The Orson Welles/Mercury Theatre Halloween broadcast of The War of the Worlds

The Orson Welles/Mercury Theatre broadcast of Bram Stoker’s Dracula

With Folded Hands by Jack Williamson

Colony by Philip K. Dick

The Coffin Cure and Prime Difference by Alan E. Nourse

Protective Mimicry by Algis Budrys

The Merchants of Venus by A.H. Phelps, Jr.

Jesse: Coming out of the blue as it did, Paperback Digital is the most exciting and surprising news in Science Fiction and Fantasy audiobooks so far this year!

Recorded Books

Swords of Night and Day, a science fantasy by David Gemmell and narrated by Christopher Kay. I’m unfamiliar with this, but it’s part of a something called the Drenai series.

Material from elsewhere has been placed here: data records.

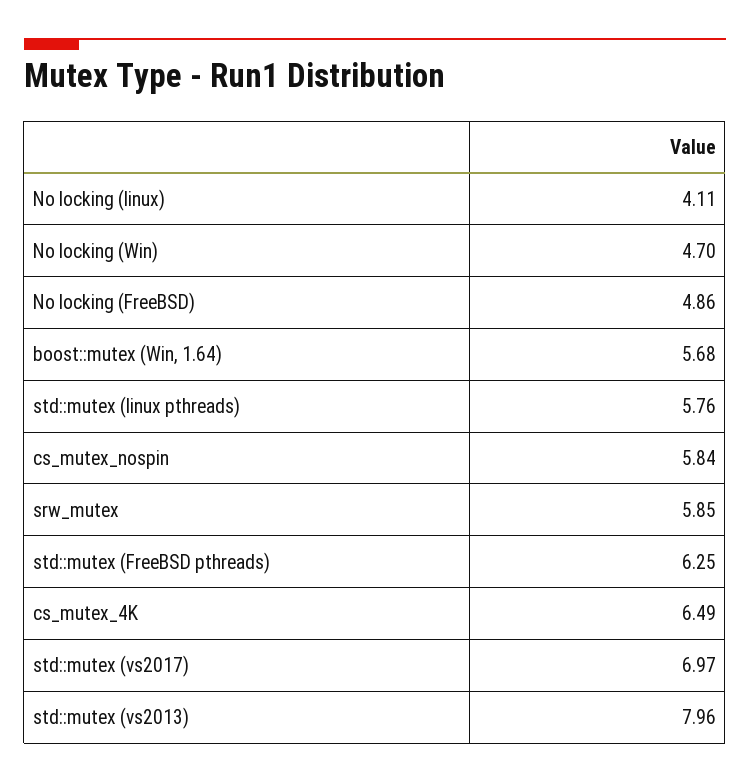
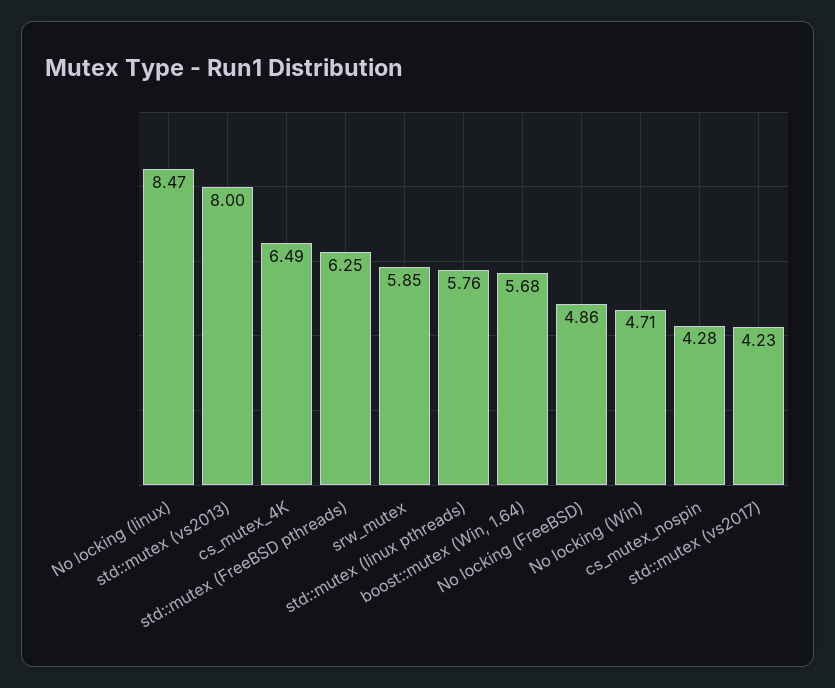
  {
-   "No locking (linux)": 4.11,
+   "No locking (linux)": 8.47,
-   "No locking (Win)": 4.7,
+   "No locking (Win)": 4.71,
    "No locking (FreeBSD)": 4.86,
    "boost::mutex (Win, 1.64)": 5.68,
    "std::mutex (linux pthreads)": 5.76,
-   "cs_mutex_nospin": 5.84,
+   "cs_mutex_nospin": 4.28,
    "srw_mutex": 5.85,
    "std::mutex (FreeBSD pthreads)": 6.25,
    "cs_mutex_4K": 6.49,
-   "std::mutex (vs2017)": 6.97,
+   "std::mutex (vs2017)": 4.23,
-   "std::mutex (vs2013)": 7.96
+   "std::mutex (vs2013)": 8
  }

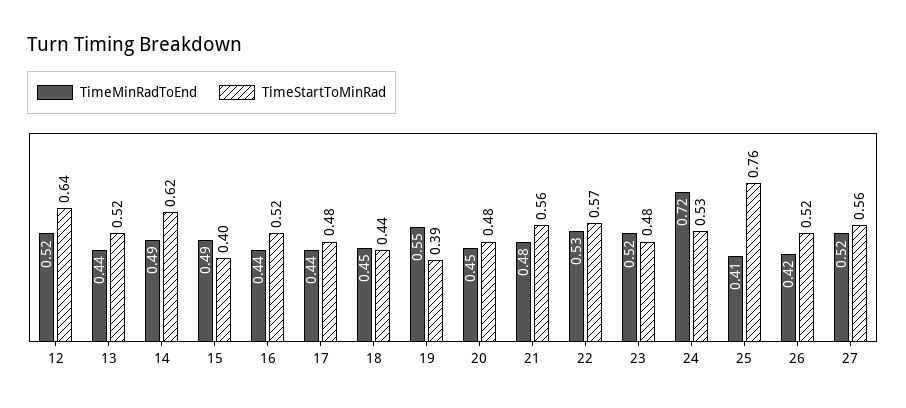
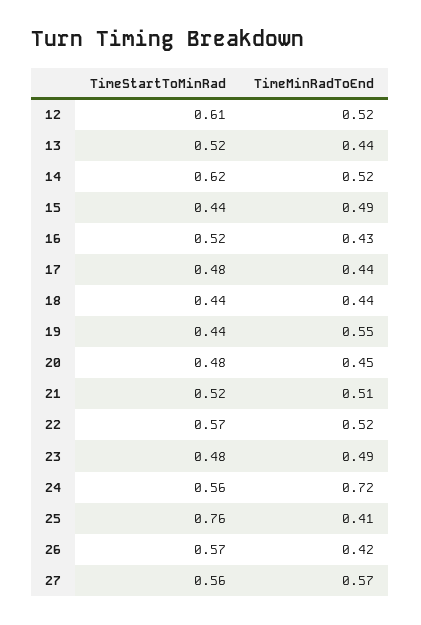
  {
    "TimeMinRadToEnd": {
      "12": 0.52,
      "13": 0.44,
-     "14": 0.49,
+     "14": 0.52,
      "15": 0.49,
-     "16": 0.44,
+     "16": 0.43,
      "17": 0.44,
-     "18": 0.45,
+     "18": 0.44,
      "19": 0.55,
      "20": 0.45,
-     "21": 0.48,
+     "21": 0.51,
-     "22": 0.53,
+     "22": 0.52,
-     "23": 0.52,
+     "23": 0.49,
      "24": 0.72,
      "25": 0.41,
      "26": 0.42,
-     "27": 0.52
+     "27": 0.57
    },
    "TimeStartToMinRad": {
-     "12": 0.64,
+     "12": 0.61,
      "13": 0.52,
      "14": 0.62,
-     "15": 0.4,
+     "15": 0.44,
      "16": 0.52,
      "17": 0.48,
      "18": 0.44,
-     "19": 0.39,
+     "19": 0.44,
      "20": 0.48,
-     "21": 0.56,
+     "21": 0.52,
      "22": 0.57,
      "23": 0.48,
-     "24": 0.53,
+     "24": 0.56,
      "25": 0.76,
-     "26": 0.52,
+     "26": 0.57,
      "27": 0.56
    }
  }

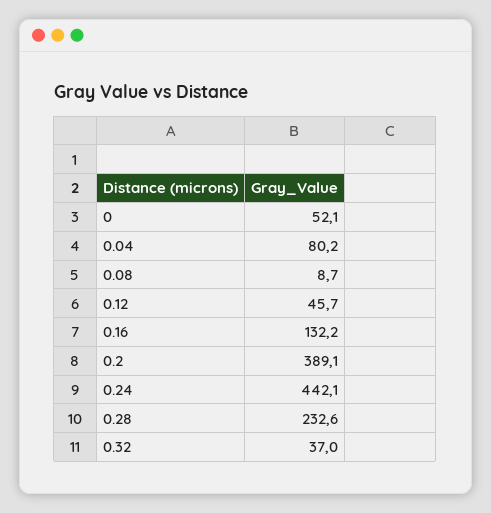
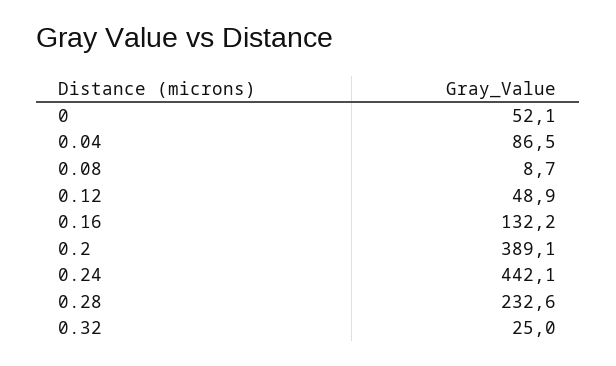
  {
    "0": 52.1,
-   "0.04": 80.2,
+   "0.04": 86.5,
    "0.08": 8.7,
-   "0.12": 45.7,
+   "0.12": 48.9,
    "0.16": 132.2,
    "0.2": 389.1,
    "0.24": 442.1,
    "0.28": 232.6,
-   "0.32": 37
+   "0.32": 25
  }

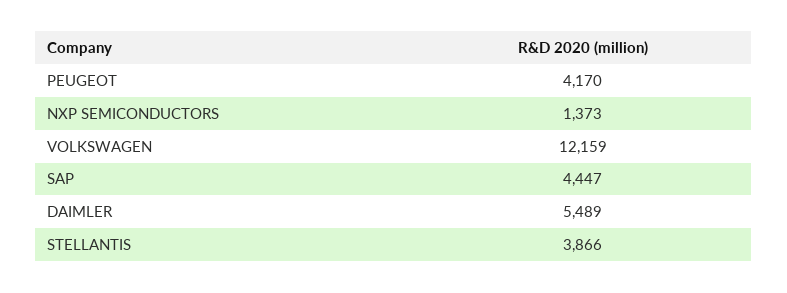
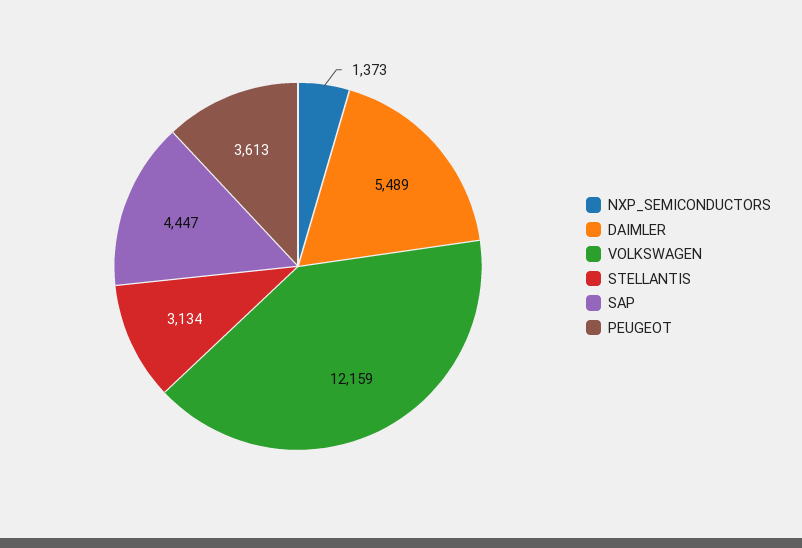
  {
-   "PEUGEOT": 4170,
+   "PEUGEOT": 3613,
    "NXP SEMICONDUCTORS": 1373,
    "VOLKSWAGEN": 12159,
    "SAP": 4447,
    "DAIMLER": 5489,
-   "STELLANTIS": 3866
+   "STELLANTIS": 3134
  }

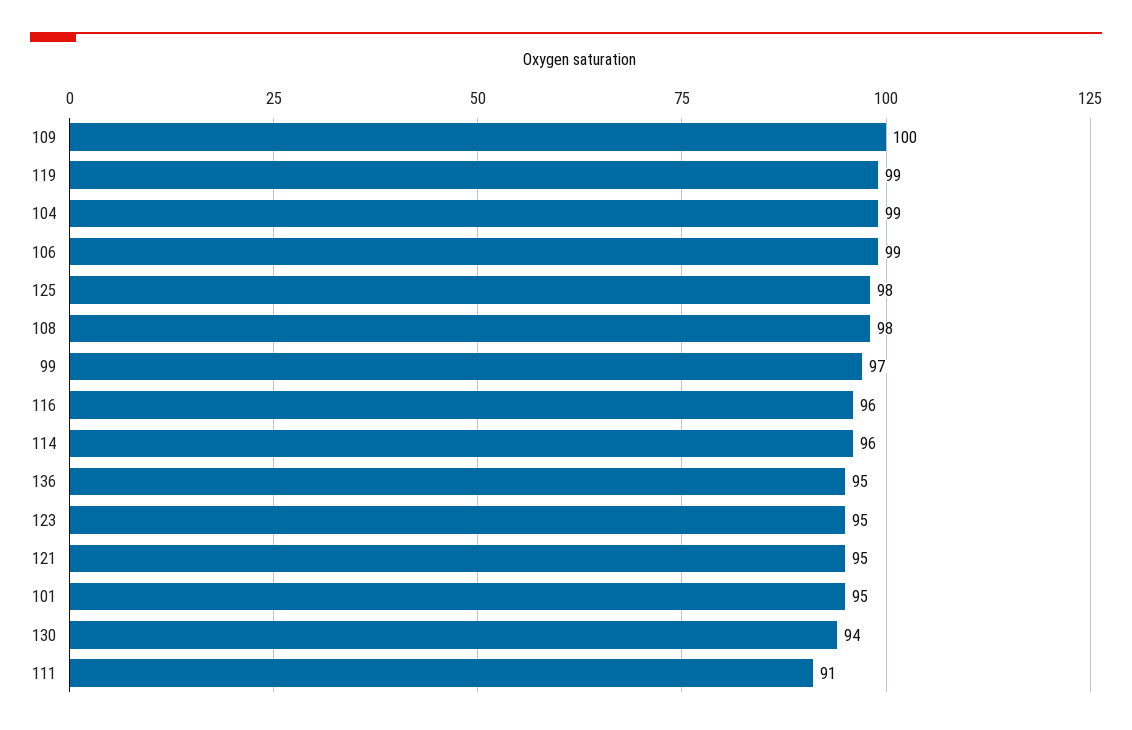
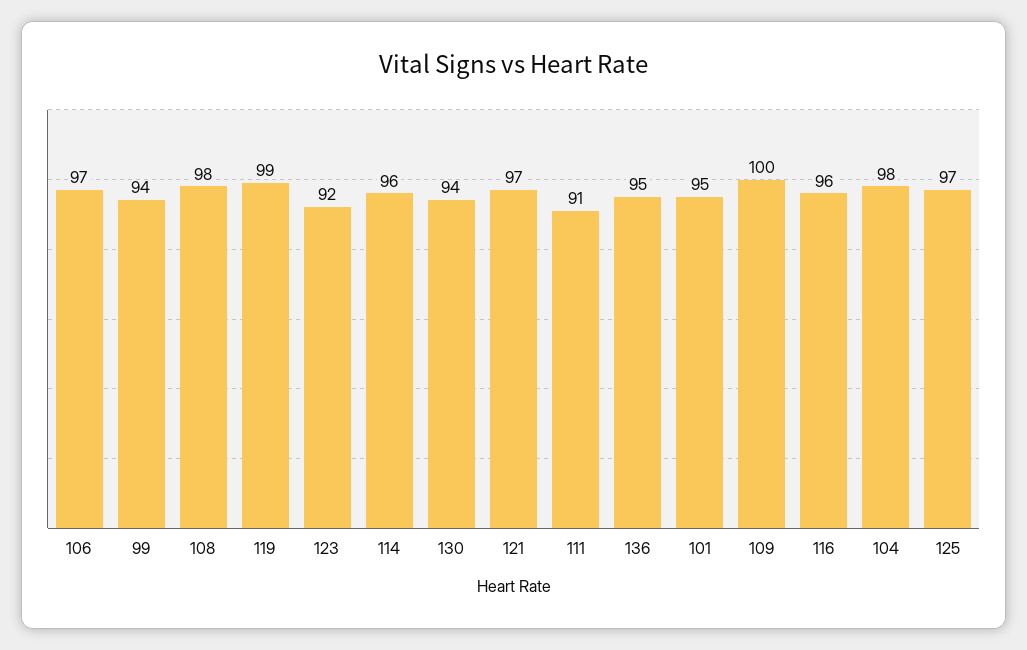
  {
    "109": 100,
    "119": 99,
-   "104": 99,
+   "104": 98,
-   "106": 99,
+   "106": 97,
-   "125": 98,
+   "125": 97,
    "108": 98,
-   "99": 97,
+   "99": 94,
    "116": 96,
    "114": 96,
    "136": 95,
-   "123": 95,
+   "123": 92,
-   "121": 95,
+   "121": 97,
    "101": 95,
    "130": 94,
    "111": 91
  }

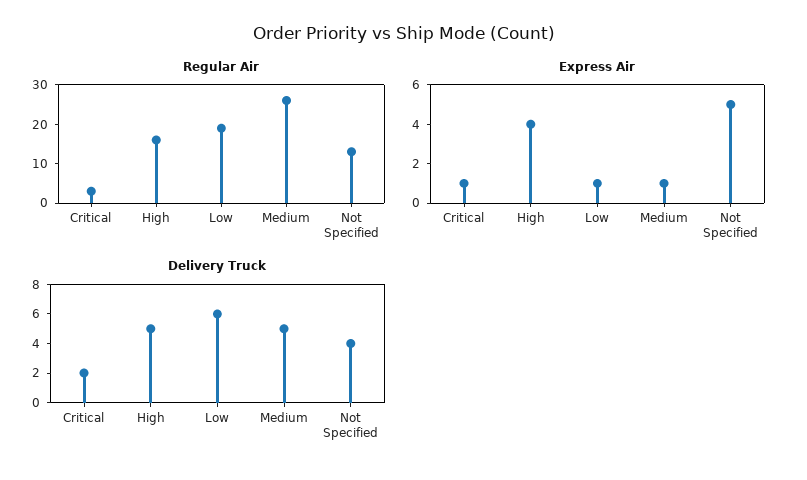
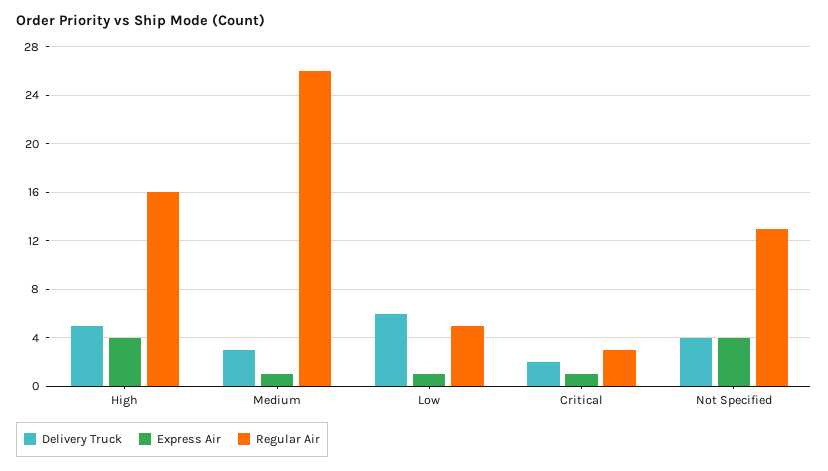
  {
    "Regular Air": {
      "Critical": 3,
      "High": 16,
-     "Low": 20,
+     "Low": 5,
      "Medium": 26,
      "Not Specified": 13
    },
    "Express Air": {
      "Critical": 1,
      "High": 4,
      "Low": 1,
      "Medium": 1,
-     "Not Specified": 5
+     "Not Specified": 4
    },
    "Delivery Truck": {
      "Critical": 2,
      "High": 5,
      "Low": 6,
-     "Medium": 5,
+     "Medium": 3,
      "Not Specified": 4
    }
  }

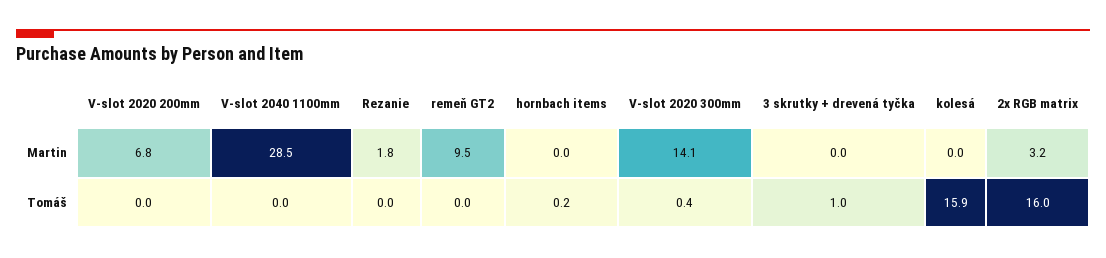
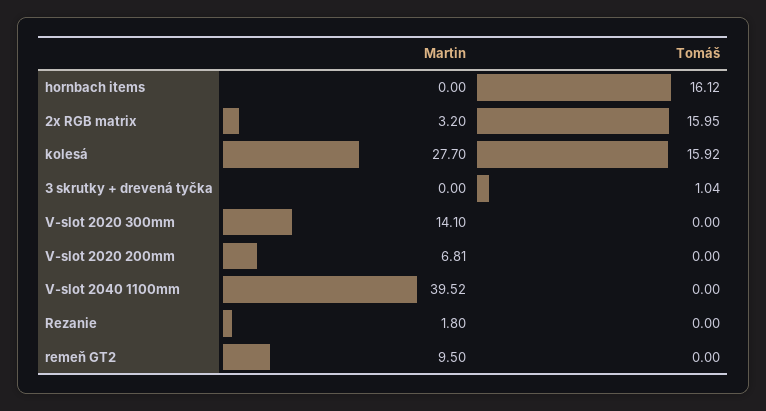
  {
    "V-slot 2020 200mm": {
      "Martin": 6.81,
      "Tomáš": 0
    },
    "V-slot 2040 1100mm": {
-     "Martin": 28.5,
+     "Martin": 39.52,
      "Tomáš": 0
    },
    "Rezanie": {
      "Martin": 1.8,
      "Tomáš": 0
    },
    "remeň GT2": {
      "Martin": 9.5,
      "Tomáš": 0
    },
    "hornbach items": {
      "Martin": 0,
-     "Tomáš": 0.2
+     "Tomáš": 16.12
    },
    "V-slot 2020 300mm": {
      "Martin": 14.1,
-     "Tomáš": 0.4
+     "Tomáš": 0
    },
    "3 skrutky + drevená tyčka": {
      "Martin": 0,
      "Tomáš": 1.04
    },
    "kolesá": {
-     "Martin": 0,
+     "Martin": 27.7,
      "Tomáš": 15.92
    },
    "2x RGB matrix": {
      "Martin": 3.2,
      "Tomáš": 15.95
    }
  }

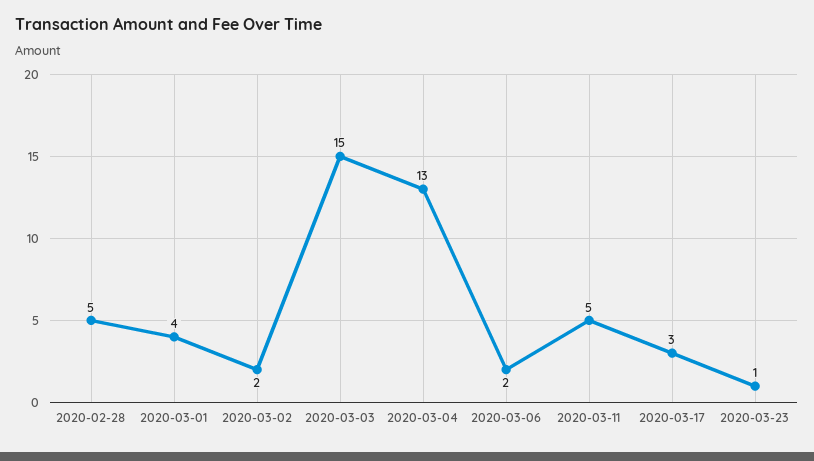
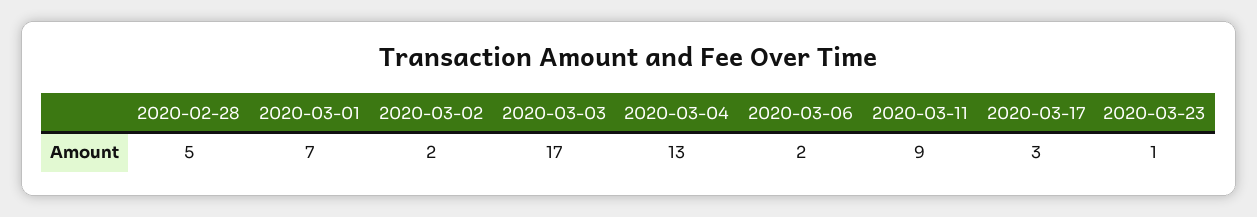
  {
    "2020-02-28": 5,
-   "2020-03-01": 4,
+   "2020-03-01": 7,
    "2020-03-02": 2,
-   "2020-03-03": 15,
+   "2020-03-03": 17,
    "2020-03-04": 13,
    "2020-03-06": 2,
-   "2020-03-11": 5,
+   "2020-03-11": 9,
    "2020-03-17": 3,
    "2020-03-23": 1
  }

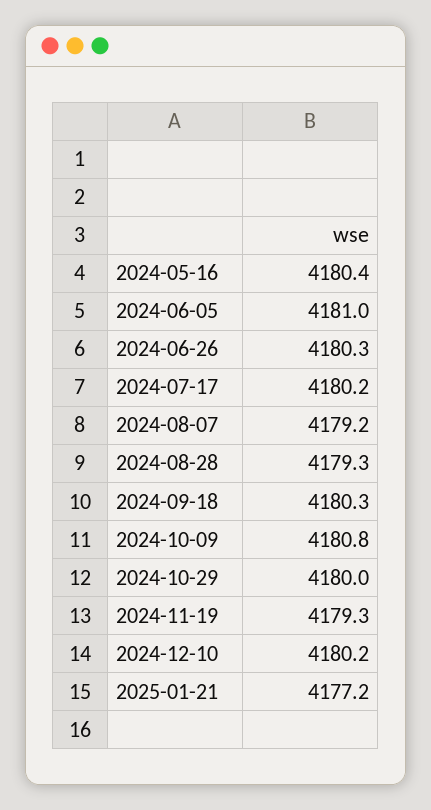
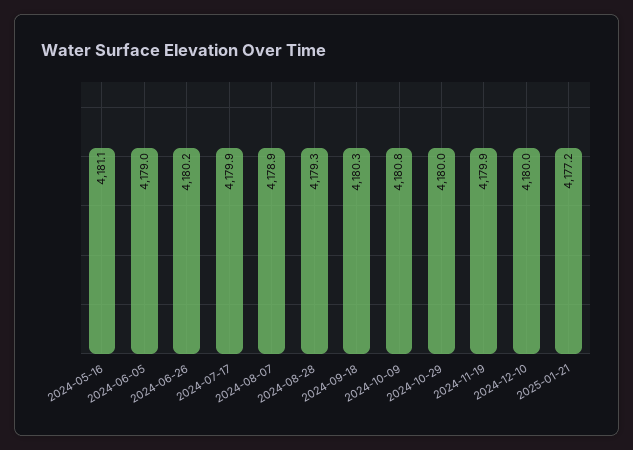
  {
-   "2024-05-16": 4180.4,
+   "2024-05-16": 4181.1,
-   "2024-06-05": 4181,
+   "2024-06-05": 4179,
-   "2024-06-26": 4180.3,
+   "2024-06-26": 4180.2,
-   "2024-07-17": 4180.2,
+   "2024-07-17": 4179.9,
-   "2024-08-07": 4179.2,
+   "2024-08-07": 4178.9,
    "2024-08-28": 4179.3,
    "2024-09-18": 4180.3,
    "2024-10-09": 4180.8,
    "2024-10-29": 4180,
-   "2024-11-19": 4179.3,
+   "2024-11-19": 4179.9,
-   "2024-12-10": 4180.2,
+   "2024-12-10": 4180,
    "2025-01-21": 4177.2
  }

Last, but certainly not least, here’s what has added in the last month, many of which were mentioned above:

An updated edition of First Meetings by Orson Scott Card

Saucer: The Conquest by Stephen Coonts

Saturn by Ben Bova

High Druid of Shannara: Tanequil by Terry Brooks

Dune: The Battle of Corrin by Brian Herbert and Kevin J. Anderson

Ringworld’s Children by Larry Niven

Children of the Mind by Orson Scott Card

The Dragon’s Son by Margaret Weis

Stalking Darkness (Nightrunner #2) by Lynn Flewelling

Dragon Rider by Cornelia Funke

Several titles from Brian Jacques’ Redwall series

Bimbos of the Death Sun and Zombies of the Gene Pool by Sharyn McCrumb

Titles from the Wingman series by Mack Maloney

Golem’s Eye by Jonathan Stroud

Titles from the Deathstalker collection by Simon R. Green

Collections of Arthur C. Clarke’s stories (The Nine Billion Names of God, The Songs of Distant Earth, etc.)

Wow! An excellent month for science fiction audio. Happy listening!